Task directions: Your answer should be one number, the count of lines in the records that carry the string "drives".

Given entries:
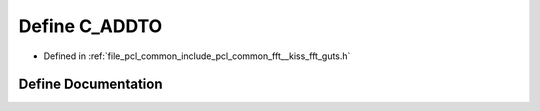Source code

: .. _exhale_define___kiss__fft__guts_8h_1a2042ee8c6fb9306eb20d62e6506446aa:

Define C_ADDTO
==============

- Defined in :ref:`file_pcl_common_include_pcl_common_fft__kiss_fft_guts.h`


Define Documentation
--------------------


.. doxygendefine:: C_ADDTO
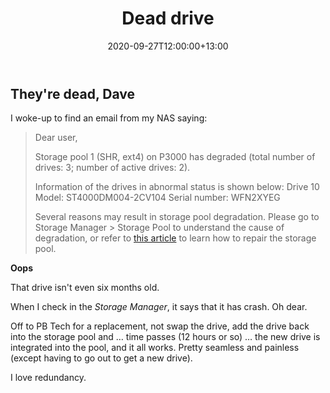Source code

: #+title: Dead drive
#+slug: dead-drive
#+date: 2020-09-27T12:00:00+13:00
#+lastmod: 2020-09-27T12:00:00+13:00
#+categories[]: Tech
#+tags[]: Hardware NAS
#+draft: False

** They're dead, Dave

I woke-up to find an email from my NAS saying:

#+BEGIN_QUOTE

Dear user,

Storage pool 1 (SHR, ext4) on P3000 has degraded (total number of drives: 3; number of active drives: 2).

Information of the drives in abnormal status is shown below:
Drive 10
Model: ST4000DM004-2CV104
Serial number: WFN2XYEG

Several reasons may result in storage pool degradation. Please go to Storage Manager > Storage Pool to understand the cause of degradation, or refer to [[https://www.synology.com/knowledgebase/DSM/help/DSM/StorageManager/storage_pool_repair][this article]] to learn how to repair the storage pool.

#+END_QUOTE

*Oops*

That drive isn't even six months old.

When I check in the /Storage Manager/, it says that it has crash. Oh dear.

Off to PB Tech for a replacement, not swap the drive, add the drive back into the storage pool and ... time passes (12 hours or so) ... the new drive is integrated into the pool, and it all works. Pretty seamless and painless (except having to go out to get a new drive).

I love redundancy.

Exercise output: 2